──────── RECORDED INFORMATION
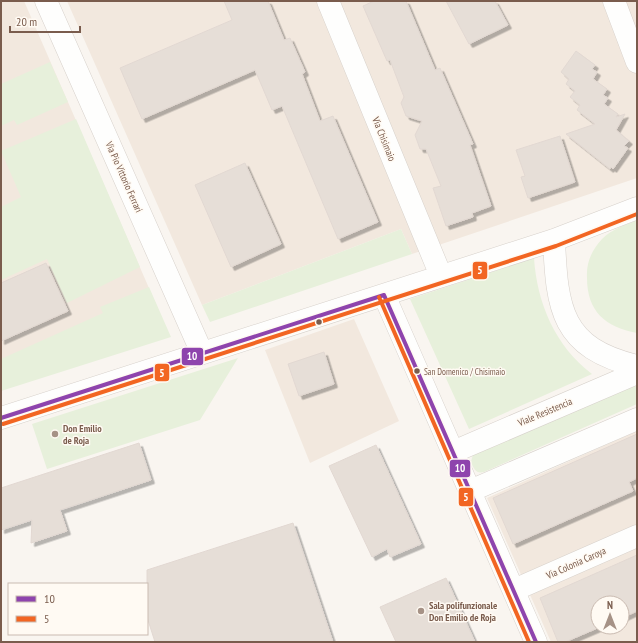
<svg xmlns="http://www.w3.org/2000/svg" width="638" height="643" font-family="'PT Sans Narrow',sans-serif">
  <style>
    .residential { fill: #f2e8de; fill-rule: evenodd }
    .green { fill: #e7f0db }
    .building { fill: #e6ded7; stroke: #e2d8d2; filter: url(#shadow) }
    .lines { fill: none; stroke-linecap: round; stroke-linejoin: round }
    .minor-casing { stroke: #d7d1cb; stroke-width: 23 }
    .minor { stroke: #fefefd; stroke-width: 22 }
    .bus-1-casing { stroke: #fffaf3; stroke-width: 7 }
    .bus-2-casing { stroke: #fffaf3; stroke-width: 7 }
    .bus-1 { stroke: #8e44ad; stroke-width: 4 }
    .bus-2 { stroke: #f26522; stroke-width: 4 }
    .bus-dot { fill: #7a5c4d; stroke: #fffaf3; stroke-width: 1.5 }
    .poi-dot { fill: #a69286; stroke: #fffaf3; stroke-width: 1.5 }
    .labels { text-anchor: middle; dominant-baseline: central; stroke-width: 3; stroke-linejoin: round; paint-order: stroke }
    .bus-label { font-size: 9px; fill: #7a5c4d; stroke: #fffaf3; text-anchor: start }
    .street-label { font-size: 10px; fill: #7a5c4d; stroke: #fffaf3 }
    .poi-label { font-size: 10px; font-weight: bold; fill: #7a5c4d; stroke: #fffaf3; text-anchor: start }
    .line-badge { stroke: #fffaf3; stroke-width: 1.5 }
    .badge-label { font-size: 11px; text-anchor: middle; font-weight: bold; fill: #fff }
  </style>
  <defs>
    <filter id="shadow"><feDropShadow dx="3.5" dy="3.5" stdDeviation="0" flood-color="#0004"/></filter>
  </defs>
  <rect width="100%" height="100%" fill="#f9f5f0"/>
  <path class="residential" d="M 1,1 L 24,1 L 162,318 L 1,385 Z
    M 67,1 L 637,1 L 637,178 L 412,254 L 401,229 L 202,305 Z
    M 354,319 L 399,421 L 310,463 L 265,350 Z
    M 637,431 L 637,642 L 551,642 L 487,498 ZM 598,603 L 622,603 L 622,627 L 598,627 Z"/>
  <path class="green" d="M 50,62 L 68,102 L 17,125 L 14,120 L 1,126 L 1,84 Z
    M 76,119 L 140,267 L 67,303 L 47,259 L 1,280 L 1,207 L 21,197 L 1,151 Z
    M 637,220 L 637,333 C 605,327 587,311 587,278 C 586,262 592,250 602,239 C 612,229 625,225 637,220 Z
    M 401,229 L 412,254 L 210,322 L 202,305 Z
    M 534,258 C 537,303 555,346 592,374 L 469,429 L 410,299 Z
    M 149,287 L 171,337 L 1,391 L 1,359 L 103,313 L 100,307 Z
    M 238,358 L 200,420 L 47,469 L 32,424 Z
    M 637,382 L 637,404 L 484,472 C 476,474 474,469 471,462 L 473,454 Z"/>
  <path class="building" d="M 224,1 L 268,1 L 284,40 L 290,38 L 305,72 L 302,74 L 320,121 L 333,116 L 378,222 L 338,239 L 282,106 L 272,110 L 255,70 L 142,119 L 120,68 L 232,20 Z
    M 374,1 L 406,1 L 435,70 L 440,68 L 473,144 L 470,145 L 491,206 L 472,213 L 473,217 L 446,226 L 433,188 L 441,186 L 426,149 L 420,149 L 415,135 L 422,121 L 406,116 L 401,103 L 404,97 L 390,60 L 387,61 L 363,6 Z
    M 446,1 L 495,1 L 508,25 L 469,44 Z
    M 576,51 L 595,65 L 592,69 L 597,72 L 593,79 L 607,89 L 603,95 L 608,98 L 604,104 L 618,114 L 616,117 L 625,114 L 616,130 L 629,141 L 624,146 L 628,148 L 613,169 L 611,167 L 610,169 L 566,134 L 595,124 L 577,110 L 580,105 L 570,97 L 575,91 L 566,84 L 569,79 L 561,72 Z
    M 560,136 L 575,182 L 528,198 L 521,177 L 525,176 L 516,150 Z
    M 245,163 L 281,244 L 231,267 L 195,185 Z
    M 46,263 L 68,311 L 1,341 L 1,283 Z
    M 324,352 L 334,384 L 299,396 L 288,364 Z
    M 637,434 L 637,478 L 629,482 L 633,491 L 513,544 L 493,498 Z
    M 139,443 L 151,480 L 60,510 L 67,531 L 31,543 L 32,520 L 1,530 L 1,488 Z
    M 376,445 L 421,544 L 390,557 L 387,549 L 372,557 L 329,466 Z
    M 293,523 L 333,642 L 155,642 L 147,617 L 147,570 Z
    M 637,555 L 637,611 L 622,618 L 622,603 L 598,603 L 598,627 L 600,627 L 565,642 L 558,642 L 540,598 Z
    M 446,578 L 475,642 L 396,642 L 380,607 Z"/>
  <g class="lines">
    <defs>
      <path id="minor" d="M 46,1 L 202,353
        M 328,1 L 441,276
        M 614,1 L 637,62
        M 554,240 C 557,309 561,348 637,366
        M 384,295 L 536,642
        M 1,418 L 554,240 L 637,208
        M 453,452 L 637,373
        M 470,491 L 637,419
        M 514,590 L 637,536"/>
    </defs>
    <use href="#minor" class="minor-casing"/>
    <use href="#minor" class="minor"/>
    <defs>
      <path id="bus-1" d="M 384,295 L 536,642
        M 1,418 L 384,295"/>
      <path id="bus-2" d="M 379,297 L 529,642
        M 3,424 L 556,246 L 637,214"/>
    </defs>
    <use href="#bus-1" class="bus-1-casing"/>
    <use href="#bus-2" class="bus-2-casing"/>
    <use href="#bus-1" class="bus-1"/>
    <use href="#bus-2" class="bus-2"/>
  </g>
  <g class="bus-dot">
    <circle cx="319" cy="322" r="3.5"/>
    <circle cx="417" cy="371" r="3.5"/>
  </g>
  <g class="poi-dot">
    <circle cx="55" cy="434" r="4"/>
    <circle cx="421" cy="611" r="4"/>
  </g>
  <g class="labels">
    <g class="bus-label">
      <text x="424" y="371">San Domenico / Chisimaio</text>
    </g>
    <g class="street-label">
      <text transform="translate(384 139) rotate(68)">Via Chisimaio</text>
      <text transform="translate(124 177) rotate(66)">Via Pio Vittorio Ferrari</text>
      <text transform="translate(545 412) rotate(-23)">Viale Resistencia</text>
      <text transform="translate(576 563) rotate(-24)">Via Colonia Caroya</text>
    </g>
    <g class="poi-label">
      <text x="63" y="428">Don Emilio<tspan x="63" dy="12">de Roja</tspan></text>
      <text x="429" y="605">Sala polifunzionale<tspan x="429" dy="12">Don Emilio de Roja</tspan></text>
    </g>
  </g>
  <g class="line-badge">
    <rect x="472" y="261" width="16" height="19" rx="4" fill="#f26522"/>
    <rect x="181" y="347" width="23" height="19" rx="4" fill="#8e44ad"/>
    <rect x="154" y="363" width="16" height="19" rx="4" fill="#f26522"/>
    <rect x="449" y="459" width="22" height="19" rx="4" fill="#8e44ad"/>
    <rect x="458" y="487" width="16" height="20" rx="4" fill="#f26522"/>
  </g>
  <g class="badge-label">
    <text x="480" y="274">5</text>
    <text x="192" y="360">10</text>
    <text x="162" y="377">5</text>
    <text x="460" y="472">10</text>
    <text x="466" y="501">5</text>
  </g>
  <rect width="638" height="643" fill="none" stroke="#7a5c4d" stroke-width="4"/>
  <rect x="8" y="583" width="140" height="52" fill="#fffaf3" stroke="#cabbb1"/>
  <rect x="16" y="596" width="20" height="6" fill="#8e44ad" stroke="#cabbb1"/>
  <text x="44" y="603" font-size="12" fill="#7a5c4d">10</text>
  <rect x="16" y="616" width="20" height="6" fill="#f26522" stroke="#cabbb1"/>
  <text x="44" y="623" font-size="12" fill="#7a5c4d">5</text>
  <g transform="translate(610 615)"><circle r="19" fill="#fffaf3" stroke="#cabbb1"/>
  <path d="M0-3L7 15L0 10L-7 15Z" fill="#a69286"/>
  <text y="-6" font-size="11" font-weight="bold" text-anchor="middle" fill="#7a5c4d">N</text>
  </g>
  <path d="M10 26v6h70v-6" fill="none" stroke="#7a5c4d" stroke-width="2"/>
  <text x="16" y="26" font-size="12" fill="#7a5c4d" stroke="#fffaf3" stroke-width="3" paint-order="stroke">20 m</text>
</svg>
────────────────
= PROMPT =
Find the word "lines" in the records, and report each line that has it.

= WRITTEN SOLUTION =
    .lines { fill: none; stroke-linecap: round; stroke-linejoin: round }
  <g class="lines">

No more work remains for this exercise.